We previously demonstrated a role for voltage-dependent K+ (K-V) channels in coronary vasodilation elicited by myocardial metabolism and exogenous H2O2, as responses were attenuated by the K-V channel blocker 4-aminopyridine (4-AP). Here we tested the hypothesis that K-V channels participate in coronary reactive hyperemia and examined the role of K-V channels in responses to nitric oxide (NO) and adenosine, two putative mediators.
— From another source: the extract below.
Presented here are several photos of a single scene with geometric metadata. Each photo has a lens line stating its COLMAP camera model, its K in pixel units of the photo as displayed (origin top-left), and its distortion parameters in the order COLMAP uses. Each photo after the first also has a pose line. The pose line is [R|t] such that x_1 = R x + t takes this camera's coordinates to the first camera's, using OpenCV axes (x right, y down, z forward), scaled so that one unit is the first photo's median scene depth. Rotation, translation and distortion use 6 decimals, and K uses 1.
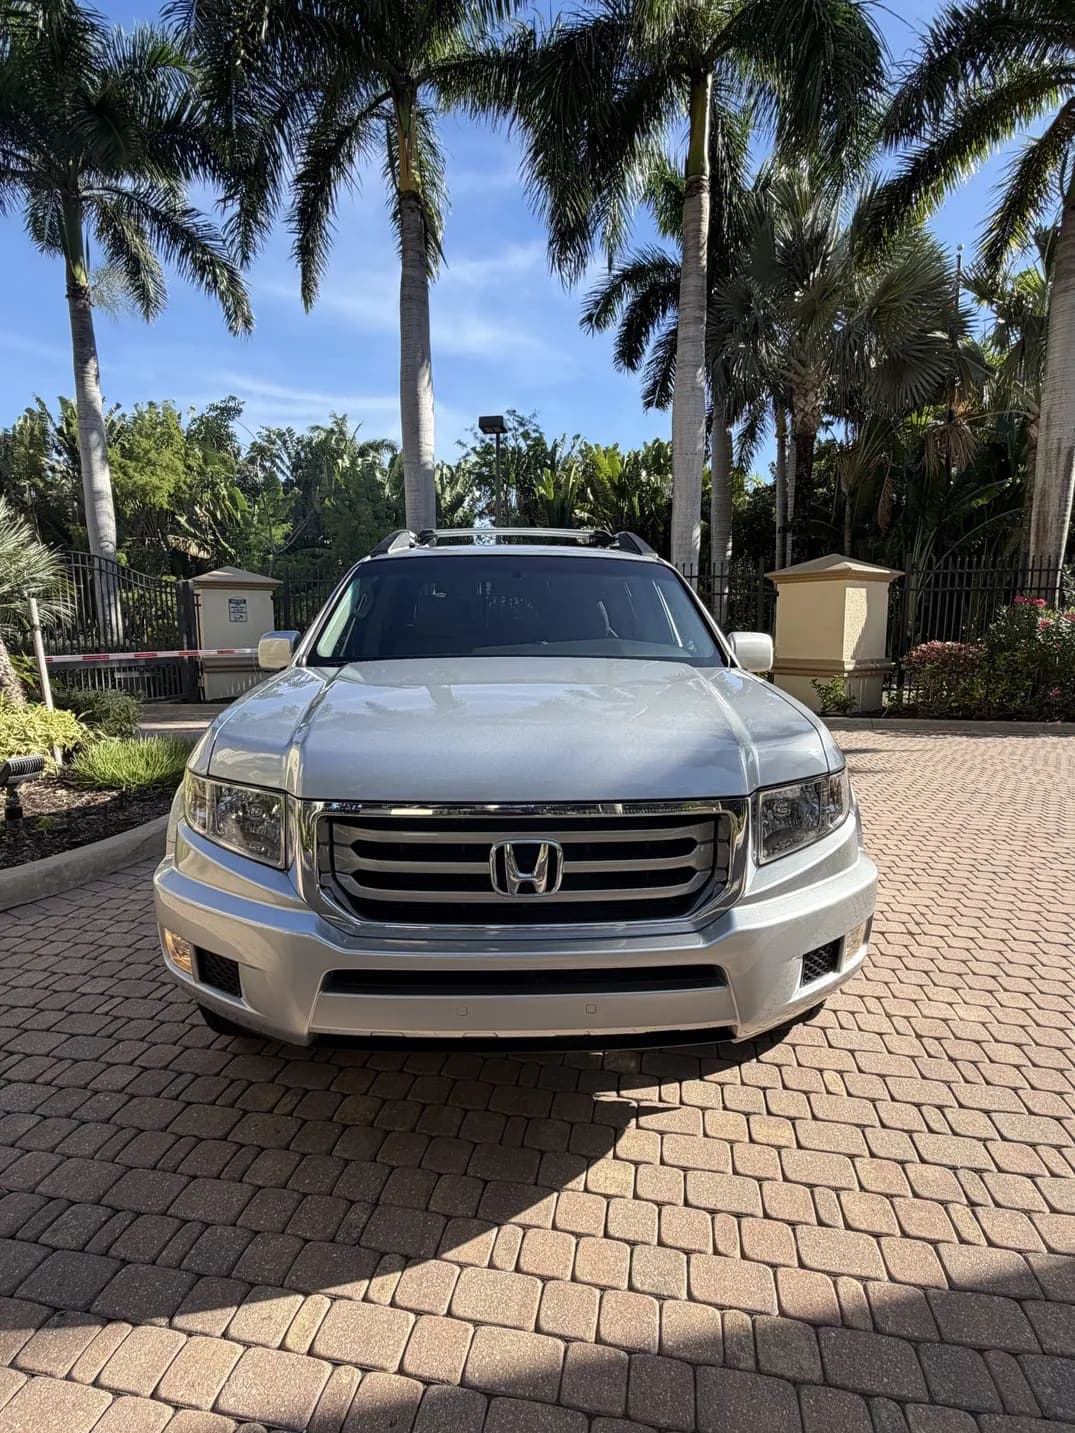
lens RADIAL K [[716.1, 0, 533.3], [0, 716.1, 716.8], [0, 0, 1]] dist [0.005145, -0.001702]
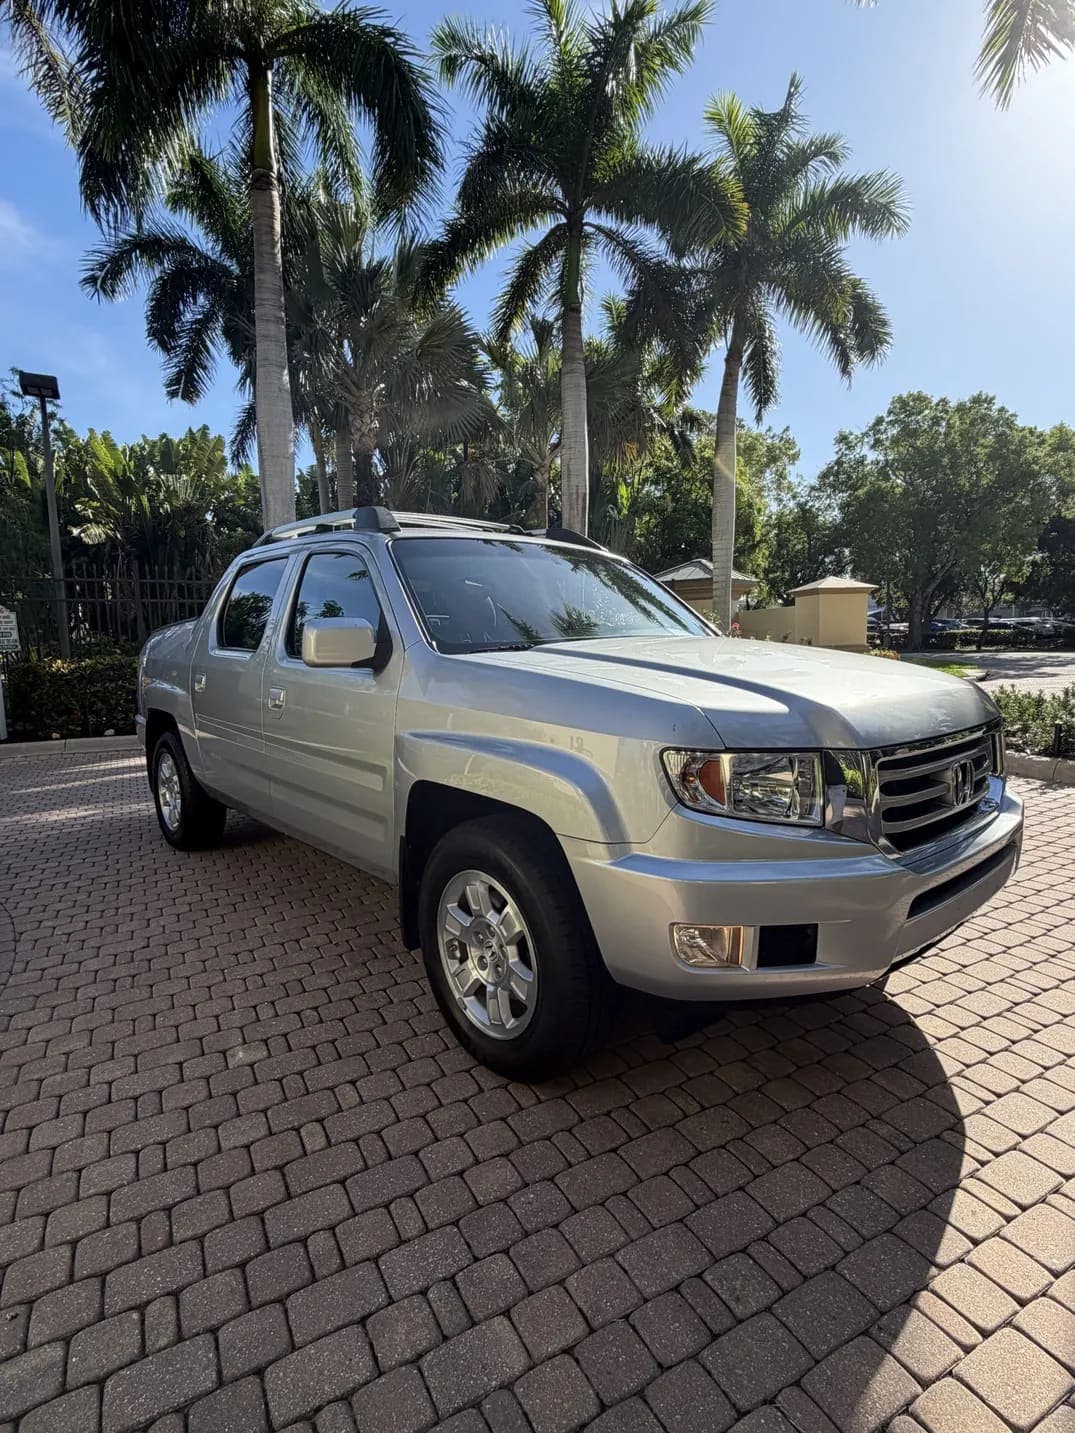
lens RADIAL K [[716.1, 0, 534.0], [0, 716.1, 718.7], [0, 0, 1]] dist [0.005145, -0.001702]
pose [[0.775430, -0.089374, 0.625076, -0.141499], [0.100282, 0.994799, 0.017834, -0.000045], [-0.623419, 0.048854, 0.780360, 0.049430]]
Reactive hyperemia (30-s occlusion) was measured in open-chest dogs before and during 4-AP treatment [intracoronary (ic), plasma concentration 0.3 mM]. 4-AP reduced baseline flow 34 +/- 5% and inhibited hyperemic volume 32 +/- 5%. Administration of 8-phenyltheophylline (8-PT; 0.3 mM ic or 5 mg/kg iv) or N-G-nitro-L-arginine methyl ester (L-NAME; 1 mg/min ic) inhibited early and late portions of hyperemic flow, supporting roles for adenosine and NO. 4-AP further inhibited hyperemia in the presence of 8-PT or L-NAME. Adenosine-induced blood flow responses were attenuated by 4-AP (52 +/- 6% block at 9 mu g/min). Dilation of arterioles to adenosine was attenuated by 0.3 mM 4-AP and 1 mu M correolide, a selective K(V)1 antagonist (76 +/- 7% and 47 +/- 2% block, respectively, at 1 mu M). Dilation in response to sodium nitroprusside, an NO donor, was attenuated by 4-AP in vivo (41 +/- 6% block at 10 mu g/min) and by correolide in vitro (29 +/- 4% block at 1 mu M). K-V current in smooth muscle cells was inhibited by 4-AP (IC50 1.1 +/- 0.1 mM) and virtually eliminated by correolide. Expression of mRNA for K(V)1 family members was detected in coronary arteries. Our data indicate that K-V channels play an important role in regulating resting coronary blood flow, determining duration of reactive hyperemia, and mediating adenosine-and NO-induced vasodilation.